→ Data to process:
Content starts
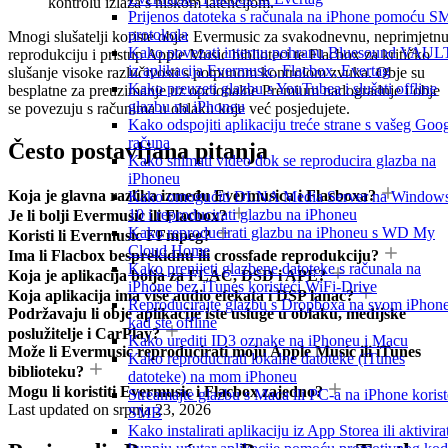
kontrolu izlaza s niskom latencijom.
Prijenos datoteka s računala na iPhone pomoću 
protokola
Mnogi slušatelji koriste obje: Evermusic za svakodnevnu, neprimjetn
Kako povezati internu pohranu Bluesound VAUL
reprodukciju i pristup Apple Music biblioteci te Flacbox za kritičko
iz aplikacija Evermusic, Flacbox, Evertag
slušanje visoke razlučivosti s potpunom kontrolom zvuka. Obje su
Kako preuzeti glazbu s YouTubea i slušati offline
besplatne za preuzimanje uz opcionalne Premium nadogradnje i obje
glazbu na iPhoneu
se povezuju s računima u oblaku koje već posjedujete.
Kako odspojiti aplikaciju treće strane s vašeg Goo
računa
Često postavljana pitanja
Kako snimati video dok se reproducira glazba na
iPhoneu
Koja je glavna razlika između Evermusica i Flacboxa?
Kako omogućiti DLNA Media Server na Window
10 i reproducirati glazbu na iPhoneu
Je li bolji Evermusic ili Flacbox?
Kako reproducirati glazbu na iPhoneu s WD My
Koristi li Evermusic FFmpeg?
Cloud Home
Ima li Flacbox besprekidnu ili crossfade reprodukciju?
Kako prenijeti glazbene datoteke s računala na
Koja je aplikacija bolja za FLAC, DSD i APE?
iPhone bez iTunes koristeći WiFi-Drive
Koja aplikacija ima više audio efekata i DSP lanac?
Reproducirajte glazbu s Dropboxa na svom iPhon
Podržavaju li obje aplikacije iste usluge u oblaku, medijske
kad ste offline
poslužitelje i CarPlay?
Kako urediti ID3 oznake na iPhoneu i Macu
Može li Evermusic reproducirati moju Apple Music ili iTunes
Kako reproducirati lokalne datoteke (iTunes
biblioteku?
datoteke) na mom iPhoneu
Mogu li koristiti Evermusic i Flacbox zajedno?
Streamajte glazbu s Maca ili PC-a na iPhone korist
Last updated on
srpnja 23, 2026
SMB
Kako instalirati aplikaciju iz App Storea ili aktivira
Content ends
Exact repetition of the material above is required, with the images removed.

kontrolu izlaza s niskom latencijom.
Prijenos datoteka s računala na iPhone pomoću 
protokola
Mnogi slušatelji koriste obje: Evermusic za svakodnevnu, neprimjetn
Kako povezati internu pohranu Bluesound VAUL
reprodukciju i pristup Apple Music biblioteci te Flacbox za kritičko
iz aplikacija Evermusic, Flacbox, Evertag
slušanje visoke razlučivosti s potpunom kontrolom zvuka. Obje su
Kako preuzeti glazbu s YouTubea i slušati offline
besplatne za preuzimanje uz opcionalne Premium nadogradnje i obje
glazbu na iPhoneu
se povezuju s računima u oblaku koje već posjedujete.
Kako odspojiti aplikaciju treće strane s vašeg Goo
računa
Često postavljana pitanja
Kako snimati video dok se reproducira glazba na
iPhoneu
Koja je glavna razlika između Evermusica i Flacboxa?
Kako omogućiti DLNA Media Server na Window
10 i reproducirati glazbu na iPhoneu
Je li bolji Evermusic ili Flacbox?
Kako reproducirati glazbu na iPhoneu s WD My
Koristi li Evermusic FFmpeg?
Cloud Home
Ima li Flacbox besprekidnu ili crossfade reprodukciju?
Kako prenijeti glazbene datoteke s računala na
Koja je aplikacija bolja za FLAC, DSD i APE?
iPhone bez iTunes koristeći WiFi-Drive
Koja aplikacija ima više audio efekata i DSP lanac?
Reproducirajte glazbu s Dropboxa na svom iPhon
Podržavaju li obje aplikacije iste usluge u oblaku, medijske
kad ste offline
poslužitelje i CarPlay?
Kako urediti ID3 oznake na iPhoneu i Macu
Može li Evermusic reproducirati moju Apple Music ili iTunes
Kako reproducirati lokalne datoteke (iTunes
biblioteku?
datoteke) na mom iPhoneu
Mogu li koristiti Evermusic i Flacbox zajedno?
Streamajte glazbu s Maca ili PC-a na iPhone korist
Last updated on
srpnja 23, 2026
SMB
Kako instalirati aplikaciju iz App Storea ili aktivira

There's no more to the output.